It's not a problem that can be *fixed* per se--you won't be able to make him love other dogs. But with good training he can be taught to ignore other dogs.

And get him neutered. High levels of testosterone will drive a male to feel competitive toward other males and exacerbates aggressive behavior.

My own bias with aggressive GSDs is to seek out trainers who understand both GSDs and aggression. For me, that means contacting your local ScH/IPO club for a referral. Or find a trainer of police K9s who also trains pets. Such trainers do exist. There's one in our city who primarily trains K9s but also works with pet and sport dogs.

Good luck. You have a tough road ahead. But, your dog absolutely can be trained to ignore other dogs. It just takes dedication and a lot of work.


----------



## Chip18 (Jan 11, 2014)

Well my "thing" is to help people that just need "direction" on "fixing" there dogs themselves by pointing them in the right direction, if no one here has a "specific suggestion??. And what I do may be a small pool perhaps but, they are out there and I tend to find them, If "I" can get it done myself,with my dog and his (former people issues) then I figure so can others. 

Still ... since the question "was find a trainer" here you go:

http://www.germanshepherds.com/forum/7589889-post13.html


And ... teach your dog to ignore other dogs ... excellent advise, I have it covered ... but that was not the questions so ...
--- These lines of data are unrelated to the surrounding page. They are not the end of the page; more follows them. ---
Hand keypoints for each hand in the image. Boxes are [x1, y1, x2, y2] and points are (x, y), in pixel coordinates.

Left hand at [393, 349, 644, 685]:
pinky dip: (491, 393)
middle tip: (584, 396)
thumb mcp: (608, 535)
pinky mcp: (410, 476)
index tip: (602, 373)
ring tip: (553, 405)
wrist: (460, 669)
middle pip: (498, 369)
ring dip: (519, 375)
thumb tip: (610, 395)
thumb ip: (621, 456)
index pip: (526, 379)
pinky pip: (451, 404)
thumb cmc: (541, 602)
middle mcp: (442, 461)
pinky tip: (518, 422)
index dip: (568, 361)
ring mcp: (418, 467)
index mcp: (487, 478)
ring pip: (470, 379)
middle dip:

And for the record the "appearance of brevity "here" is merely an illusion. 

Welcome aboard. 

And it was awhile since I did that post but Sean Oshea this guy:
https://thegooddog.net/

Has a facility in New Orleans now, if that is too far away?? Most likely he can recommend a "Balanced Trainer" ( a trainer that teaches a dog to make "Good Choices" and provides "Consequences for poor choices") local to you.


----------



## DutchKarin (Nov 23, 2013)

You might repost with Trainer in Birmingham AL????? Then any local folks know exactly what you need and might click on the post. Just an FYI. Some folks might be skipping the post. Also you could try to find an IPO/Schutzhund club. They are usually "in the know" about good local trainers.


----------